What you should do:
Reproduce each of the entries below character for character, including every line of the programs.

Dataset extract:
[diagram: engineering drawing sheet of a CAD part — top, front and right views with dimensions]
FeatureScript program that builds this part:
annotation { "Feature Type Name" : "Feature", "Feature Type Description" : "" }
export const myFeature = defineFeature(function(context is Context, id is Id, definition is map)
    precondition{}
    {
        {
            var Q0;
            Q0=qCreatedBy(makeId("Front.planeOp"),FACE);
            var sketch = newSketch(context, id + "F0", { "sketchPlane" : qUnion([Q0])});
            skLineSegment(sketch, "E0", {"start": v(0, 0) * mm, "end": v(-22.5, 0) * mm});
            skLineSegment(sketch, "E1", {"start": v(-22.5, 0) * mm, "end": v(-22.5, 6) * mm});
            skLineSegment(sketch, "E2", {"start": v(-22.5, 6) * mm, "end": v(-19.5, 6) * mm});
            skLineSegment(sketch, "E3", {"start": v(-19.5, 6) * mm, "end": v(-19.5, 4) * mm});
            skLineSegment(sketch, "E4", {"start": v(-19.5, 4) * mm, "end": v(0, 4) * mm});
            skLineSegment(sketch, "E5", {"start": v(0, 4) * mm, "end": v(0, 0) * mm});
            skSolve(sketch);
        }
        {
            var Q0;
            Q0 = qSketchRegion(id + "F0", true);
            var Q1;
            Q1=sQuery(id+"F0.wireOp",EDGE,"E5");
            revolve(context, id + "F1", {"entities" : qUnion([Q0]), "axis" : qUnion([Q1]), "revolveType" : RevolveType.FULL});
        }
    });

Result below:
[diagram: engineering drawing sheet of a CAD part — top, front and right views with dimensions]
FeatureScript program that builds this part:
annotation { "Feature Type Name" : "Feature", "Feature Type Description" : "" }
export const myFeature = defineFeature(function(context is Context, id is Id, definition is map)
    precondition{}
    {
        {
            var Q0;
            Q0=qCreatedBy(makeId("Front.planeOp"),FACE);
            var sketch = newSketch(context, id + "F0", { "sketchPlane" : qUnion([Q0])});
            skLineSegment(sketch, "E0", {"start": v(0, 0) * mm, "end": v(-22.5, 0) * mm});
            skLineSegment(sketch, "E1", {"start": v(-22.5, 0) * mm, "end": v(-22.5, 6) * mm});
            skLineSegment(sketch, "E2", {"start": v(-22.5, 6) * mm, "end": v(-19.5, 6) * mm});
            skLineSegment(sketch, "E3", {"start": v(-19.5, 6) * mm, "end": v(-19.5, 4) * mm});
            skLineSegment(sketch, "E4", {"start": v(-19.5, 4) * mm, "end": v(0, 4) * mm});
            skLineSegment(sketch, "E5", {"start": v(0, 4) * mm, "end": v(0, 0) * mm});
            skSolve(sketch);
        }
        {
            var Q0;
            Q0 = qSketchRegion(id + "F0", true);
            var Q1;
            Q1=sQuery(id+"F0.wireOp",EDGE,"E5");
            revolve(context, id + "F1", {"entities" : qUnion([Q0]), "axis" : qUnion([Q1]), "revolveType" : RevolveType.FULL});
        }
    });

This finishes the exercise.